Wayfair Seeks Return to Profitability After Q1 Wall Street Beat

The previously announced return-to-profits initiative by Wayfair took a step forward as the company reduced adjusted losses and bested Wall Street expectations for the first quarter.

Net loss in the quarter was $355 million, or $3.22 per diluted share, versus $319 million, or $3.04 per diluted share, in the year-earlier period. Adjusted for one-time events, net loss was $124 million, or $1.13 per diluted share, versus $206 million, or $1.96 per diluted share, in the year-prior period.

Wayfair beat an analyst consensus estimate for a loss of  $1.69 per adjusted diluted share and revenues of $2.75 billion.

Net revenue was $2.77 billion versus $2.99 billion in the year-previous quarter. Loss from operations was $347 million versus $310 million in the year-before period, the company reported.

In a conference call, Niraz Shah, Wayfair co-founder, co-chairman and CEO, said that by driving customer and supplier loyalty, focusing on operational basics and boosting cost efficiency, the company has strengthened metrics despite a difficult macroeconomic environment.

“In the second quarter, we’re seeing improved year-over-year order trends,” Shah said. “And we’re just coming off the back of our seventh Way Day event. At the beginning of the year, as we planned a denser promotional calendar for 2023, we decided to try a three-day format for Way Day. We are very pleased by the engagement from both our suppliers and shoppers.”
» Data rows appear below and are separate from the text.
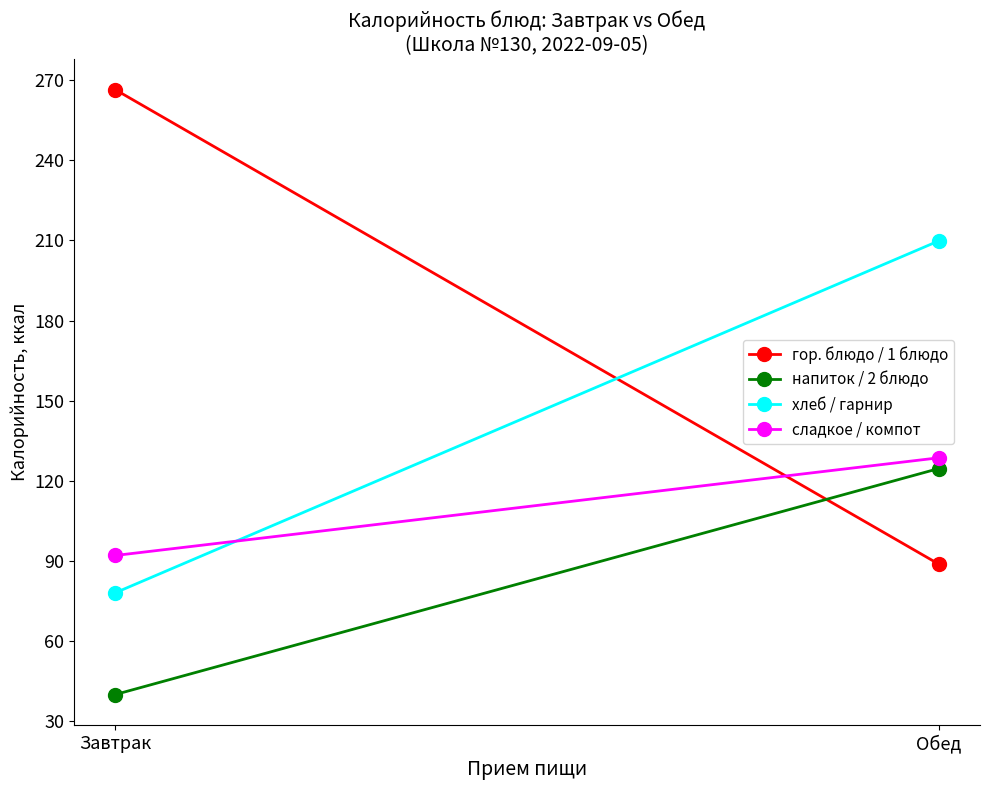

Rank the series at Обед from lowest to highest value.

гор. блюдо / 1 блюдо, напиток / 2 блюдо, сладкое / компот, хлеб / гарнир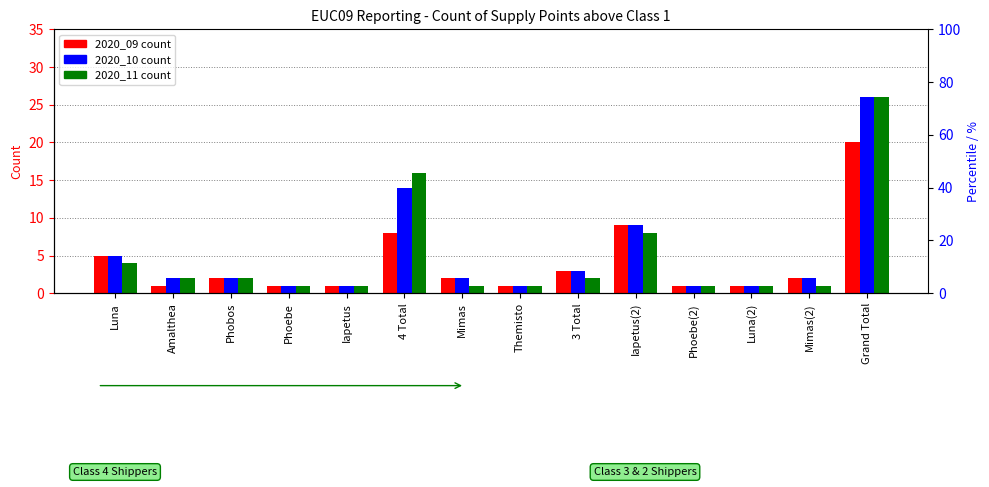

Which category has the highest value across all series?

Grand Total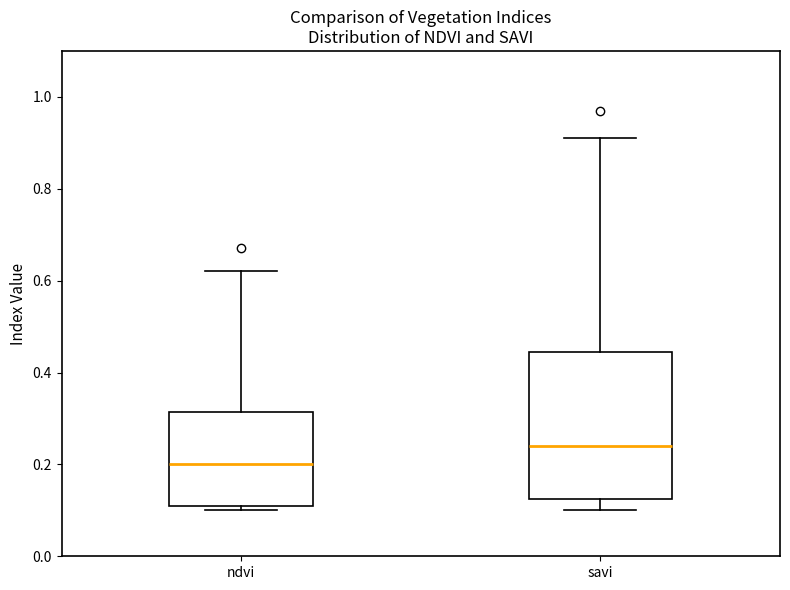

Reading left to right, read every box against the y-axis: the position of its median line, the range the box covers, and the ends of its whiskers. The values are not printed on the chart, so give them approximately, as read against the axis.

ndvi: median 0.20, box 0.12 to 0.32, whiskers 0.10 to 0.62
savi: median 0.24, box 0.12 to 0.44, whiskers 0.10 to 0.92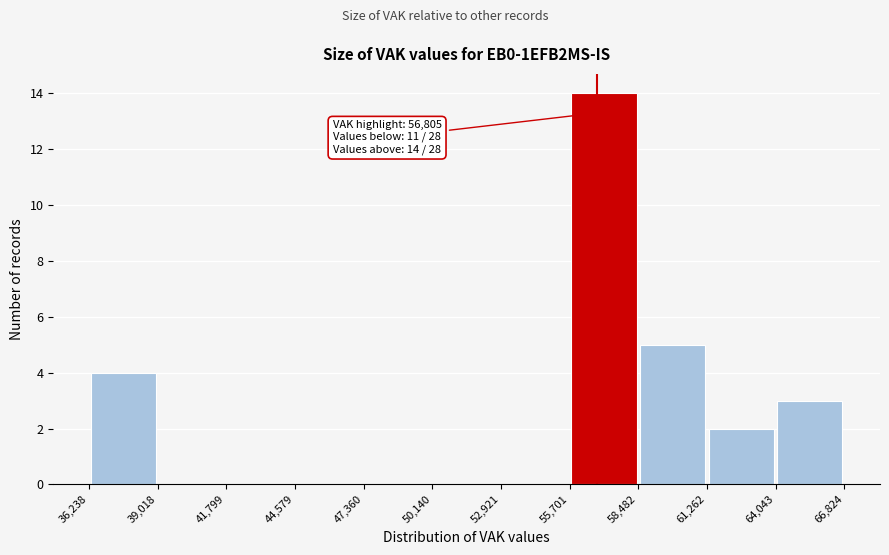

Over which range of the x-axis is the bar tallest?

55,701 to 58,482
In announcing the financial results, Shah said, “This was a strong quarter for Wayfair, and we are pleased to be seeing consistent market share gains and a significant improvement in cost structure versus last quarter that gets us to nearly adjusted EBITDA breakeven in Q1. Most exciting is that we expect to have positive adjusted EBITDA in the second quarter. We have always known, and now we are clearly demonstrating, that the Wayfair model is inherently profitable and that there is considerable opportunity in front of us to rapidly drive further margin expansion. Last August, we shared a roadmap laying out our path to profitability, and we have been executing against that plan. Through a focus on our three core initiatives of driving customer and supplier loyalty, nailing the basics, and cost efficiency, we have made significant strides in improving our offering and customer experience, simultaneously reducing our cost structure while investing for future growth.”